Der dicke Händler schaute zum Himmel, schaute seine Frau und dannn den freundlich lächelnden Wulfiard an. Tatsächlich war es ein überaus heißer und trockener Tag gewesen, und er war auf den Beinen, seit die Tengristochter aufgegangen war. Die meisten Leute, die den Bazar soeben noch zu einem quirligen Platz gemacht hatten, waren in die Schatten der Tavernen und Schlaftempel geflüchtet. Nur noch ein paar schmutzige Kinder zeigten Interesse für die Stände und Waren. Dazu hatte ibn Golg noch den Heimweg auf dem schaukelnden Ochsenkarren vor sich! Noch einmal musterte er Wulfiard aus zusammengekniffenen Äuglein und versuchte gar nicht erst, sein Misstrauen zu verbergen. „Und sobald ich weg bin, raubst du mir Wagen und Ware.“
Wulfiard machte ein einfältiges Gesicht. Auf seinen Reisen hatte er festgestellt, dass den Simpeln und Dummen nichts Böses zugetraut wurde. Dabei hatte er zuhause – nein, das ist nicht mehr mein Zuhause - die Erfahrung gemacht, dass die Dummen lediglich die Schlechtigkeit ihres Tuns nicht erkannten. „Euer tugendhaftes Weib mag nur laut rufen, falls ich dergleichen tue. Es sind genug anderer ehrbare Kaufleute da, die ihr beistehen und Euch Bescheid geben werden. Lasst mich die Arbeit machen, für eine Mahlzeit, Herr!“ Während er vom Essen redete, wurde der Hunger Wulfiards immer bohrender, und auch der Durst.
Aguilar ibn Golg dachte darüber nach, konnte aber nichts finden, was sein Misstrauen rechtfertigte. “Medeme, sieh nach, was wir auf dem Wagen zu essen haben. Gib dem Halunken kein Rauschgras, das ist viel zu gut für ihn, und erst recht keine vergorene Milch.“ Er wandte sich an Wulfiard. „Sag uns noch, wie du über den Unsteten Pfad gekommen bist.“
Wulfiard hatte sich auf seiner Wanderung bereits daran gewöhnt, dass jedem Fremden, der vom nördlichen Kontinent kam, diese Frage gestellt wurde. „Hinter mir stürzten Schmuggler ins Meer, aber für mich war der Pfad breit und sicher.“
Wie alle, die ihm diese Frage gestellt hatten, nahm auch Aguilar ibn Golg die Antwort als Zeichen dafür, dass er nichts Übles im Schilde führte, und fasste einen Entschlus. „Ich habe noch etwas in der Teestube zu besprechen.

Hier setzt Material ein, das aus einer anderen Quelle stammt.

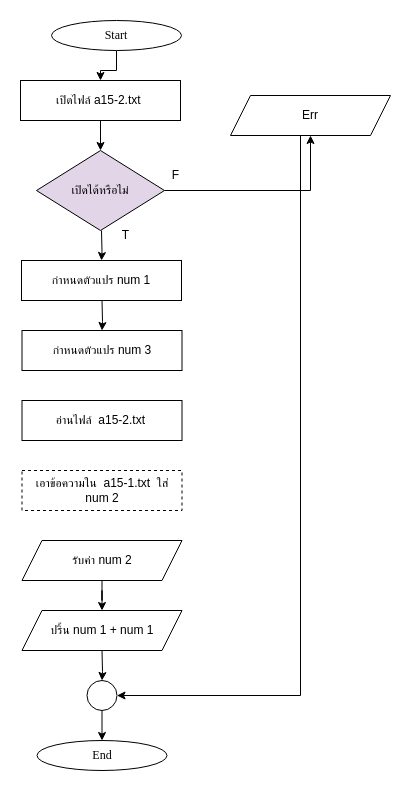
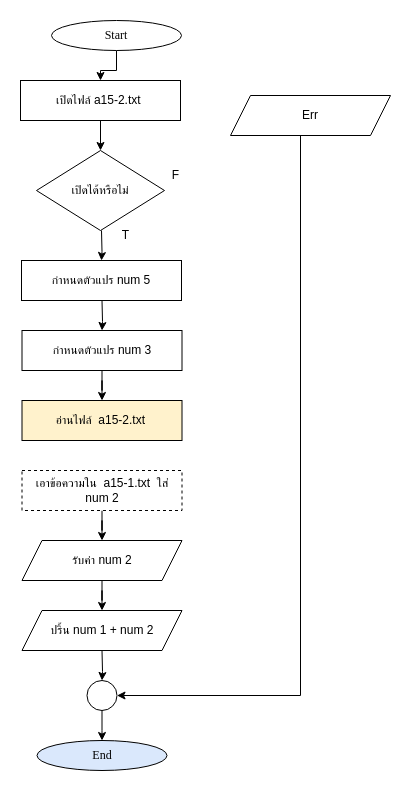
  <mxCell id="0" />
  <mxCell id="1" parent="0" />
  <mxCell id="2" value="" style="edgeStyle=orthogonalEdgeStyle;rounded=0;orthogonalLoop=1;jettySize=auto;html=1;" edge="1" parent="1" source="3" target="5"><mxGeometry relative="1" as="geometry" /></mxCell>
  <mxCell id="3" value="&lt;font data-font-src=&quot;https://fonts.googleapis.com/css?family=Sarabun&quot; face=&quot;Sarabun&quot;&gt;Start&lt;/font&gt;" style="ellipse;whiteSpace=wrap;html=1;" vertex="1" parent="1"><mxGeometry x="51" y="20" width="130" height="30" as="geometry" /></mxCell>
  <mxCell id="4" value="" style="edgeStyle=orthogonalEdgeStyle;rounded=0;orthogonalLoop=1;jettySize=auto;html=1;" edge="1" parent="1" source="5" target="8"><mxGeometry relative="1" as="geometry" /></mxCell>
  <mxCell id="5" value="เปิดไฟล์&amp;nbsp;a15-2.txt&amp;nbsp;&lt;span style=&quot;color: rgba(0, 0, 0, 0); font-family: monospace; font-size: 0px; text-align: start; text-wrap-mode: nowrap;&quot;&gt;%3CmxGraphModel%3E%3Croot%3E%3CmxCell%20id%3D%220%22%2F%3E%3CmxCell%20id%3D%221%22%20parent%3D%220%22%2F%3E%3CmxCell%20id%3D%222%22%20value%3D%22%E0%B8%81%E0%B8%B3%E0%B8%AB%E0%B8%99%E0%B8%94%E0%B8%95%E0%B8%B1%E0%B8%A7%E0%B9%81%E0%B8%9B%E0%B8%A3%20arr%22%20style%3D%22rounded%3D0%3BwhiteSpace%3Dwrap%3Bhtml%3D1%3B%22%20vertex%3D%221%22%20parent%3D%221%22%3E%3CmxGeometry%20x%3D%22-680%22%20y%3D%22-980%22%20width%3D%22160%22%20height%3D%2240%22%20as%3D%22geometry%22%2F%3E%3C%2FmxCell%3E%3C%2Froot%3E%3C%2FmxGraphModel%3E&lt;/span&gt;" style="rounded=0;whiteSpace=wrap;html=1;" vertex="1" parent="1"><mxGeometry x="20" y="80" width="160" height="40" as="geometry" /></mxCell>
  <mxCell id="6" value="" style="edgeStyle=orthogonalEdgeStyle;rounded=0;orthogonalLoop=1;jettySize=auto;html=1;" edge="1" parent="1" target="10"><mxGeometry relative="1" as="geometry"><mxPoint x="101.5" y="300" as="sourcePoint" /></mxGeometry></mxCell>
- <mxCell id="7" value="" style="edgeStyle=orthogonalEdgeStyle;rounded=0;orthogonalLoop=1;jettySize=auto;html=1;" edge="1" parent="1" source="8" target="16"><mxGeometry relative="1" as="geometry" /></mxCell>
- <mxCell id="8" value="เปิดได้หรือไม่" style="rhombus;whiteSpace=wrap;html=1;fillColor=#e1d5e7;" vertex="1" parent="1"><mxGeometry x="36" y="150" width="128" height="80" as="geometry" /></mxCell>
+ <mxCell id="8" value="เปิดได้หรือไม่" style="rhombus;whiteSpace=wrap;html=1;" vertex="1" parent="1"><mxGeometry x="36" y="150" width="128" height="80" as="geometry" /></mxCell>
+ <mxCell id="9" value="" style="edgeStyle=orthogonalEdgeStyle;rounded=0;orthogonalLoop=1;jettySize=auto;html=1;" edge="1" parent="1" source="10" target="11"><mxGeometry relative="1" as="geometry" /></mxCell>
  <mxCell id="10" value="กำหนดตัวแปร num 3" style="rounded=0;whiteSpace=wrap;html=1;" vertex="1" parent="1"><mxGeometry x="21.5" y="330" width="160" height="40" as="geometry" /></mxCell>
- <mxCell id="11" value="อ่านไฟล์&amp;nbsp;&amp;nbsp;a15-2.txt&amp;nbsp;" style="rounded=0;whiteSpace=wrap;html=1;" vertex="1" parent="1"><mxGeometry x="21.5" y="400" width="160" height="40" as="geometry" /></mxCell>
+ <mxCell id="11" value="อ่านไฟล์&amp;nbsp;&amp;nbsp;a15-2.txt&amp;nbsp;" style="rounded=0;whiteSpace=wrap;html=1;fillColor=#fff2cc;" vertex="1" parent="1"><mxGeometry x="21.5" y="400" width="160" height="40" as="geometry" /></mxCell>
+ <mxCell id="12" value="" style="edgeStyle=orthogonalEdgeStyle;rounded=0;orthogonalLoop=1;jettySize=auto;html=1;" edge="1" parent="1" source="13" target="23"><mxGeometry relative="1" as="geometry" /></mxCell>
  <mxCell id="13" value="เอาข้อความใน&amp;nbsp;&amp;nbsp;a15-1.txt&amp;nbsp; ใส่ num 2" style="rounded=0;whiteSpace=wrap;html=1;dashed=1;" vertex="1" parent="1"><mxGeometry x="21.5" y="470" width="160" height="40" as="geometry" /></mxCell>
  <mxCell id="14" value="" style="edgeStyle=orthogonalEdgeStyle;rounded=0;orthogonalLoop=1;jettySize=auto;html=1;" edge="1" parent="1" target="19"><mxGeometry relative="1" as="geometry"><mxPoint x="101.5" y="650" as="sourcePoint" /></mxGeometry></mxCell>
  <mxCell id="15" style="edgeStyle=orthogonalEdgeStyle;rounded=0;orthogonalLoop=1;jettySize=auto;html=1;entryX=1;entryY=0.5;entryDx=0;entryDy=0;" edge="1" parent="1" source="16" target="19"><mxGeometry relative="1" as="geometry"><Array as="points"><mxPoint x="300" y="695" /></Array></mxGeometry></mxCell>
  <mxCell id="16" value="Err" style="rounded=0;whiteSpace=wrap;html=1;shape=parallelogram;perimeter=parallelogramPerimeter;fixedSize=1;" vertex="1" parent="1"><mxGeometry x="230" y="95" width="160" height="40" as="geometry" /></mxCell>
- <mxCell id="17" value="&lt;font data-font-src=&quot;https://fonts.googleapis.com/css?family=Sarabun&quot; face=&quot;Sarabun&quot;&gt;End&lt;/font&gt;" style="ellipse;whiteSpace=wrap;html=1;" vertex="1" parent="1"><mxGeometry x="36.5" y="740" width="130" height="30" as="geometry" /></mxCell>
+ <mxCell id="17" value="&lt;font data-font-src=&quot;https://fonts.googleapis.com/css?family=Sarabun&quot; face=&quot;Sarabun&quot;&gt;End&lt;/font&gt;" style="ellipse;whiteSpace=wrap;html=1;fillColor=#dae8fc;" vertex="1" parent="1"><mxGeometry x="36.5" y="740" width="130" height="30" as="geometry" /></mxCell>
  <mxCell id="18" value="" style="edgeStyle=orthogonalEdgeStyle;rounded=0;orthogonalLoop=1;jettySize=auto;html=1;" edge="1" parent="1" source="19"><mxGeometry relative="1" as="geometry"><mxPoint x="101.5" y="740" as="targetPoint" /></mxGeometry></mxCell>
  <mxCell id="19" value="" style="ellipse;whiteSpace=wrap;html=1;aspect=fixed;" vertex="1" parent="1"><mxGeometry x="86.5" y="680" width="30" height="30" as="geometry" /></mxCell>
  <mxCell id="20" value="" style="edgeStyle=orthogonalEdgeStyle;rounded=0;orthogonalLoop=1;jettySize=auto;html=1;" edge="1" target="21" parent="1"><mxGeometry relative="1" as="geometry"><mxPoint x="101" y="230" as="sourcePoint" /></mxGeometry></mxCell>
- <mxCell id="21" value="กำหนดตัวแปร num 1" style="rounded=0;whiteSpace=wrap;html=1;" vertex="1" parent="1"><mxGeometry x="21" y="260" width="160" height="40" as="geometry" /></mxCell>
+ <mxCell id="21" value="กำหนดตัวแปร num 5" style="rounded=0;whiteSpace=wrap;html=1;" vertex="1" parent="1"><mxGeometry x="21" y="260" width="160" height="40" as="geometry" /></mxCell>
  <mxCell id="22" value="" style="edgeStyle=orthogonalEdgeStyle;rounded=0;orthogonalLoop=1;jettySize=auto;html=1;" edge="1" parent="1" source="23" target="24"><mxGeometry relative="1" as="geometry" /></mxCell>
  <mxCell id="23" value="รับค่า num 2" style="rounded=0;whiteSpace=wrap;html=1;shape=parallelogram;perimeter=parallelogramPerimeter;fixedSize=1;" vertex="1" parent="1"><mxGeometry x="21.5" y="540" width="160" height="40" as="geometry" /></mxCell>
- <mxCell id="24" value="ปริ้น num 1 + num 1" style="rounded=0;whiteSpace=wrap;html=1;shape=parallelogram;perimeter=parallelogramPerimeter;fixedSize=1;" vertex="1" parent="1"><mxGeometry x="21.5" y="610" width="160" height="40" as="geometry" /></mxCell>
+ <mxCell id="24" value="ปริ้น num 1 + num 2" style="rounded=0;whiteSpace=wrap;html=1;shape=parallelogram;perimeter=parallelogramPerimeter;fixedSize=1;" vertex="1" parent="1"><mxGeometry x="21.5" y="610" width="160" height="40" as="geometry" /></mxCell>
  <mxCell id="25" value="T" style="text;html=1;align=center;verticalAlign=middle;resizable=0;points=[];autosize=1;strokeColor=none;fillColor=none;" vertex="1" parent="1"><mxGeometry x="110" y="220" width="30" height="30" as="geometry" /></mxCell>
  <mxCell id="26" value="F" style="text;html=1;align=center;verticalAlign=middle;resizable=0;points=[];autosize=1;strokeColor=none;fillColor=none;" vertex="1" parent="1"><mxGeometry x="160" y="160" width="30" height="30" as="geometry" /></mxCell>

Zur Mittagsstunde baust du den Stand ab. Hör zu, Fremder, wenn du nach zwei Stunden den Karren nicht beladen hast, gibt es nichts zu essen! Verstanden, Medeme?“
Medeme, ganz gehorsames Weib, senkte den Kopf und sagte mit dem richtigen Maß Unterwürfigkeit: „Ja, Herr, ich werde deine Rückkehr herbeisehnen.“
Der Pfeffersack meinte wohl, ein gutes Geschäft gemacht zu haben, dachte Wulfiard. Hat sich zwei Stunden schweißtreibender Arbeit unter der heißen Tengristochter erspart, so dass er am Abend noch genügend Kraft für sein Weib haben wird. Wulfiards Mundwinkel umspielte ein wissendes Lächeln, als der dicke Händler ihm den Rücken zukehrte und mit würdevollen Schritten zur Teestube ging, die sich zwei Gassen weiter befand.
Der Kupferschmied zur Linken und die Händler gegenüber sprachen selbst darüber, ihre Stände abzubrechen. Dass der dicke Aguilar einen armen Tropf bezahlte, in der Hitze für ihn zu schuften, war ihnen wohl nicht neu. Medeme hatte sich züchtig in den Wagen zurückgezogen. Doch zwischen den roten Stoffbahnen, die vor dem Einstieg hingen und in einem Bogen über die Ladefläche gespannt waren, warf sie ihm einen wollüstigen Blick zu. „Wie heißt du, Helfer meines Mannes?“
„Mein Name ist Wulfiard von Gandra. Das ist weit im Norden der Greiflande, in Runland. Und ich muss zugeben, dass ich sehr hungrig bin. Ich würde gerne etwas essen, bevor ich mit meiner, ähm, Arbeit beginne.“ Er fuhr sich mit der Hand durch die blonden Haare.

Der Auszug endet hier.